Ludwig Fellows Gain Insight into Public Leadership in D.C.

Yale Law School students in front of the U.S. Capitol
Students spent several days in Washington, D.C., as part of an immersive organized by the Carol and Gene Ludwig Program in Public Sector Leadership.

Law students from the Carol and Gene Ludwig Program in Public Sector Leadership, part of The Tsai Leadership Program at Yale Law School, visited Washington, D.C., in January to meet with government and policy leaders and hear about the unique spectrum of experiences that led them to careers in public service.

“The Ludwig Program provides support to a group of students who aspire to traditional and nontraditional careers and leadership roles in public serving institutions,” said Margie Adler, Co-Head of The Tsai Leadership Program and Executive Director of the Ludwig Program. “One way of achieving this is to introduce students to career paths that may not be familiar to them.”

Last year, the Ludwig fellows visited Sacramento, California, and met with government officials and leaders of nonprofit organizations. Both trips, said Adler, exposed students to a variety of career paths.

On their first full day, students met with Michael Levy, Policy Director at Brownstein, and former Assistant Secretary of Legislative Affairs for the Department of the Treasury and Senior Advisor to Treasury Secretary Robert Rubin ’64. Levy was introduced by Gene Ludwig ’73, Co-Founder of the Ludwig Program. 

“Gene Ludwig emphasized the importance of learning how to do and implement, not just think. That is something I admire about Yale Law School alumni — they don't only think of great ideas, they also go out and make them happen,” said Ludwig Fellow Ashlee Fox ’25.

After lunch, the students heard from Max Stier, President and CEO of Partnership for Public Service, a nonpartisan nonprofit organization devoted to “revitalizing the U.S. federal government by inspiring a new generation of civil servants.” They also met Bharat Ramamurti ’07, former Deputy Director of the National Economic Council.

students around a conference table at the Department of Justice
The trip to Washington also included a visit to the Department of Justice.

The following day, the students toured the Capitol buildings before meeting with James Barton, Chief Counsel to Sen. Chris Coons ’92 and Aaron Stanislawski, Senior Counsel to Sen. Coons. They also heard from Claire Kim ’17, Counsel in the Office of Sen. Sheldon Whitehouse, and Evan Turnage ’17, Chief Counsel to Senate Majority Leader Charles Schumer.

In the evening, the group enjoyed a dinner reception at The Metropolitan Club hosted by Gene Ludwig. Ludwig led a “fireside chat” with political scientist and commentator Norman Ornstein, Senior Fellow Emeritus at the American Enterprise Institute, a public policy think tank.

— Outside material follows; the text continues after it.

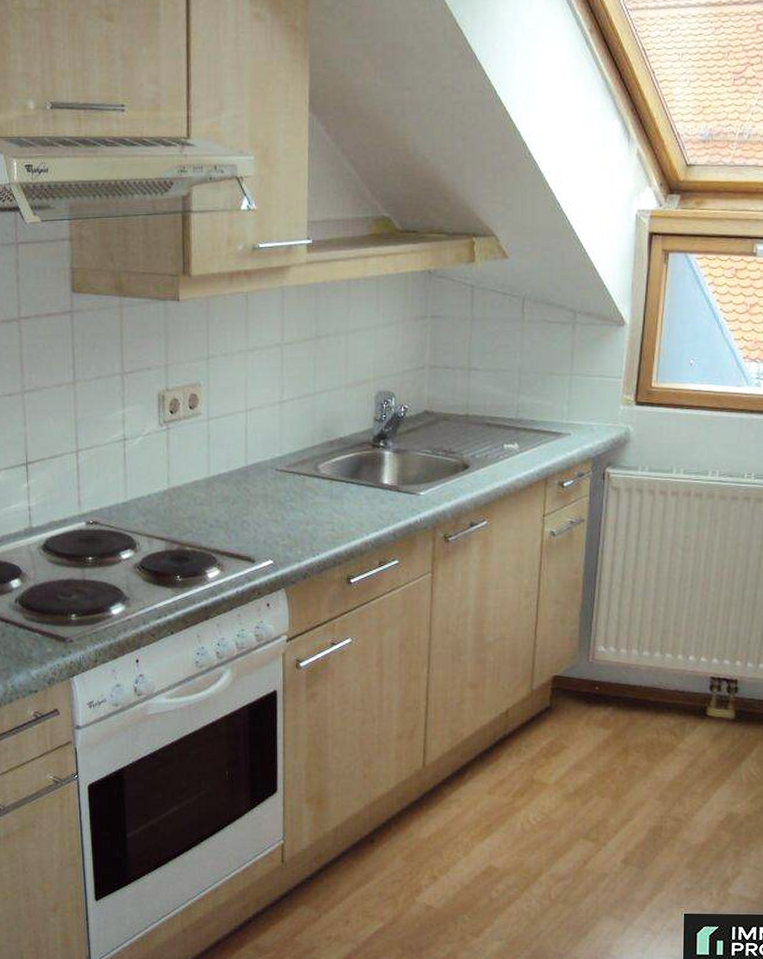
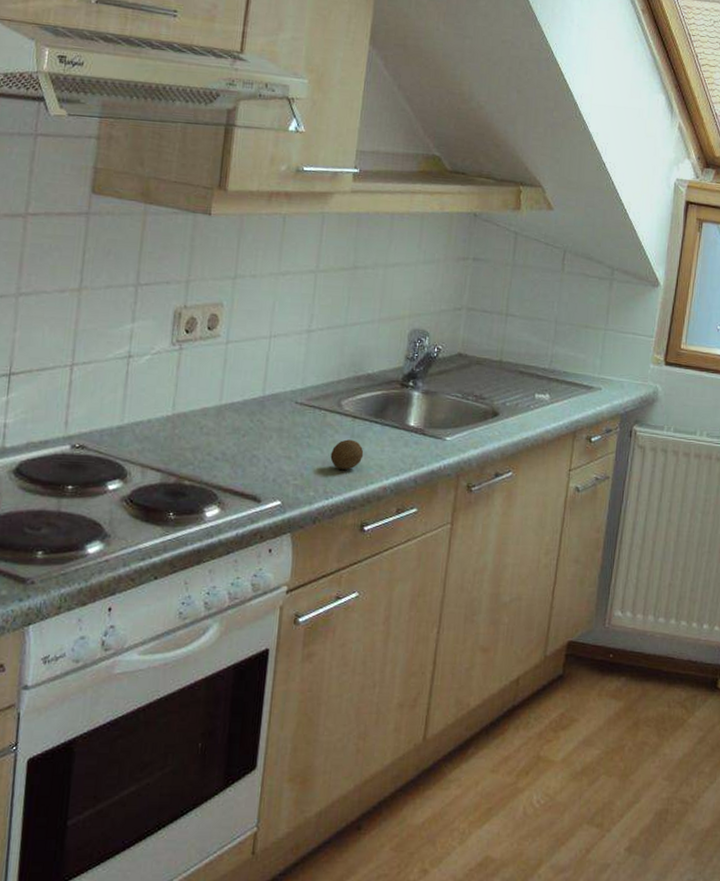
fruit: none [313,500,344,529] -> present [330,439,364,470]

The final day of the trip began early: the students met with Grant Harris ’05, Assistant Secretary of Commerce for Industry and Analysis at the U.S. Department of Commerce.

In the afternoon, David Newman ’06, the Principal Deputy Assistant Attorney General for the National Security Division of the Department of Justice, talked to the students. Following a brief lunch, the students met David Uhlmann ’88, Assistant Administrator of the Environmental Protection Agency for Enforcement and Compliance Assurance. 

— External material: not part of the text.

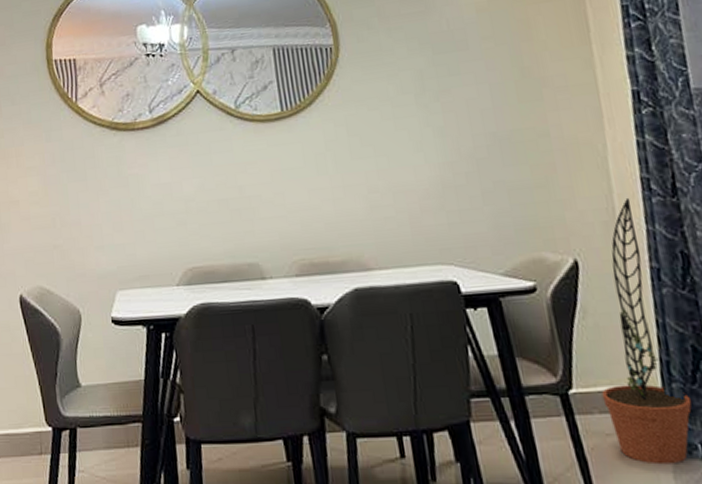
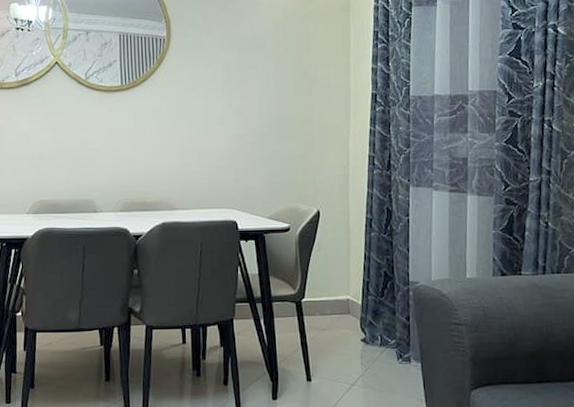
decorative plant: present [601,197,692,465] -> none [323,169,379,349]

Before the day concluded, the students had the opportunity to visit the U.S. Supreme Court. 

The Ludwig Fellows said they found the trip valuable for several reasons. 

Fox is a member of the Cherokee Nation in Oklahoma; after graduation, she hopes to work in Washington — the “heart of the federal Indian law and policy world,” she said — before returning to Oklahoma to serve her community. “Good government requires good public servants, and that is why I think it is so important that Dean Gerken established the Ludwig Program,” said Fox. “I left D.C. eager to get to work alongside so many inspiring public servants.”

One unique element of the Leadership Program is its deliberate focus on mentorship. “Fellows are paired with alumni mentors who are leaders in their fields and whose experiences mirror their interests,” noted Adler.

The importance of mentorship was echoed by speakers during the trip to Washington. Most of the presenters’ paths to public leadership were nonlinear, but mentorship and relationships built on the job sometimes formed a “core reason to keep doing the work,” said Ludwig Fellow Samuel Feineh ’24.

Feineh said the trip left him feeling “humbled” by the range of opportunities in public service. 

I came to law school interested in the intersection of law and policy, specifically criminal justice reform,” said Feineh. “[In the Ludwig Program] I saw the opportunity to be in community with other people who are like-minded.”